Experimental study on overlying soil rupture evolution and cross-fault tunnel failure mechanism under bedrock fault dislocations

Active fault dislocation is a key disaster-causing factor for seismic damage of underground structures. A 1∶80 geometrically similar semi-structural physical model test was conducted for urban shallow-buried cut-and-cover rectangular metro tunnels crossing active faults, considering four working conditions (normal and reverse faults with dips of 45° and 60°). The rupture extension laws of overlying sand under bedrock fault dislocation and the failure mechanism of cross-fault rectangular tunnels were systematically revealed, and the test results were compared with a rupture extension path prediction model based on the logarithmic spiral curve.

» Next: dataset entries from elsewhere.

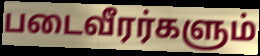
படைவீரர்களும்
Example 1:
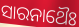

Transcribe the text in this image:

ସାରନାଥୈଃ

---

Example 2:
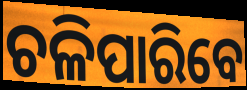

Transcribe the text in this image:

ଚଳିପାରିବେ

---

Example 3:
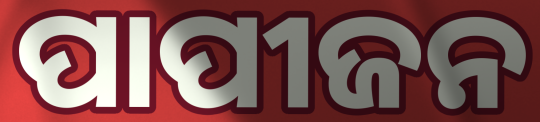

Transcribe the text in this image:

ପାପୀଜନ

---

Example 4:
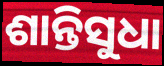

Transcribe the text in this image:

ଶାନ୍ତିସୁଧା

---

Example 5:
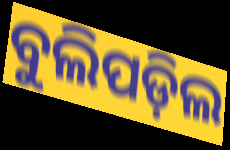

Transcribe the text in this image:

ବୁଲିପଡ଼ିଲ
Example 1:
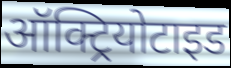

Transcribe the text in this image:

ऑक्ट्रियोटाइड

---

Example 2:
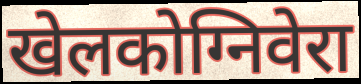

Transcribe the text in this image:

खेलकोग्निवेरा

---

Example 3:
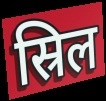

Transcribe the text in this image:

स्रिल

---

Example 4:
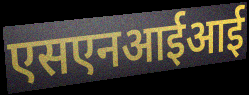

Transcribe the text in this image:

एसएनआईआई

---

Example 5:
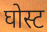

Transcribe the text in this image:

घोस्ट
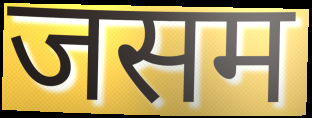
जसम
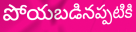
పోయబడినప్పటికి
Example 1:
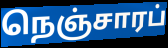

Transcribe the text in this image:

நெஞ்சாரப்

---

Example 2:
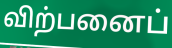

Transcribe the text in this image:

விற்பனைப்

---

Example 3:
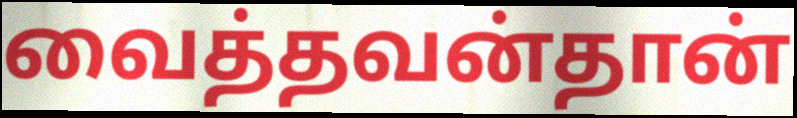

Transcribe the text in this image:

வைத்தவன்தான்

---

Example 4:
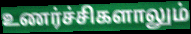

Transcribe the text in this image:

உணர்ச்சிகளாலும்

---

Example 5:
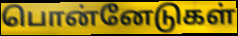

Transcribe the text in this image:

பொன்னேடுகள்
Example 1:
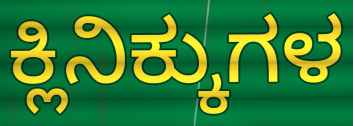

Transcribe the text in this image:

ಕ್ಲಿನಿಕ್ಕುಗಳ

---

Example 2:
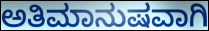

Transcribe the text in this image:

ಅತಿಮಾನುಷವಾಗಿ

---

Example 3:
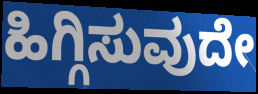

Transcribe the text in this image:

ಹಿಗ್ಗಿಸುವುದೇ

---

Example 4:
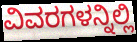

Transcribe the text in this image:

ವಿವರಗಳನ್ನಿಲ್ಲಿ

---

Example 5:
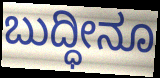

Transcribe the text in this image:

ಬುದ್ಧೀನೂ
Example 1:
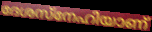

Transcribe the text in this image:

ദേശസ്നേഹിയാണ്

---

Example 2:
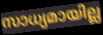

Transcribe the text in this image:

സാധ്യമായില്ല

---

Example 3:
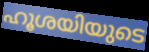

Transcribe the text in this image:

ഹൂശയിയുടെ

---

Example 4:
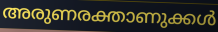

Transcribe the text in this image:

അരുണരക്താണുക്കൾ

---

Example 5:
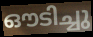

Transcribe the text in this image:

ഔടിച്ചു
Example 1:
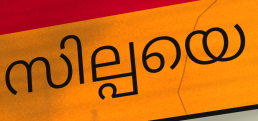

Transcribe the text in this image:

സില്പയെ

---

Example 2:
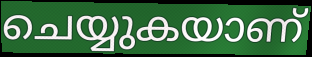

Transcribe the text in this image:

ചെയ്യുകയാണ്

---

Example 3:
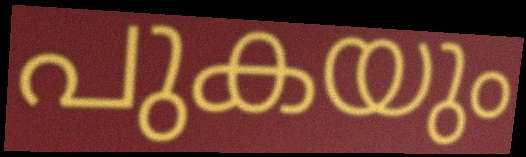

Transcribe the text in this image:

പുകയും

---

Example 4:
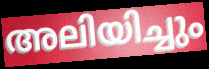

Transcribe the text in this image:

അലിയിച്ചും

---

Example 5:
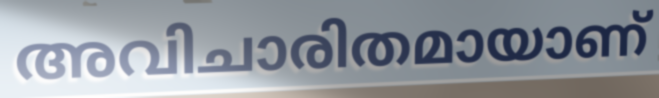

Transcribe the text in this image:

അവിചാരിതമായാണ്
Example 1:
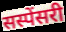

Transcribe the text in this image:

सस्पेंसरी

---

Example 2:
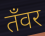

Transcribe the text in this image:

तँवर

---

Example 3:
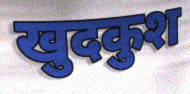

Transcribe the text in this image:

खुदकुश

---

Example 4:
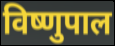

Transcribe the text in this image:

विष्णुपाल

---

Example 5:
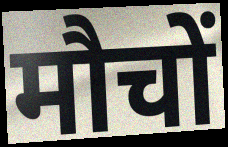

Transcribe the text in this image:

मौचों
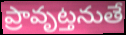
ప్రావృట్తనుతే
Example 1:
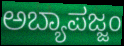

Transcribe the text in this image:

ಅಬ್ಯಾಪಜ್ಜಂ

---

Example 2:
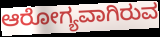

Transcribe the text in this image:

ಆರೋಗ್ಯವಾಗಿರುವ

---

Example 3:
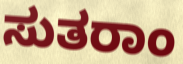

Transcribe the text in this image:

The results show that: (1) Under normal fault dislocation, the initial and surface rupture angles of overlying soil are larger, while the shear zone width is smaller than those under reverse faults; (2) The presence of the tunnel significantly modifies the rupture path and displacement field, with the path tending to be straight under normal faults and slowing down near the tunnel under reverse faults; (3) Tunnel failure is dominated by tensile fracture, occurring at the footwall section under normal faults and the hanging wall section under reverse faults. The critical dislocation for failure is smaller under normal faults and decreases with increasing fault dip; (4) The logarithmic spiral prediction model agrees well with free-field test results, with relative errors of rupture angles within 12%. The findings provide theoretical references for the anti-dislocation design of metro tunnels crossing active fault zones.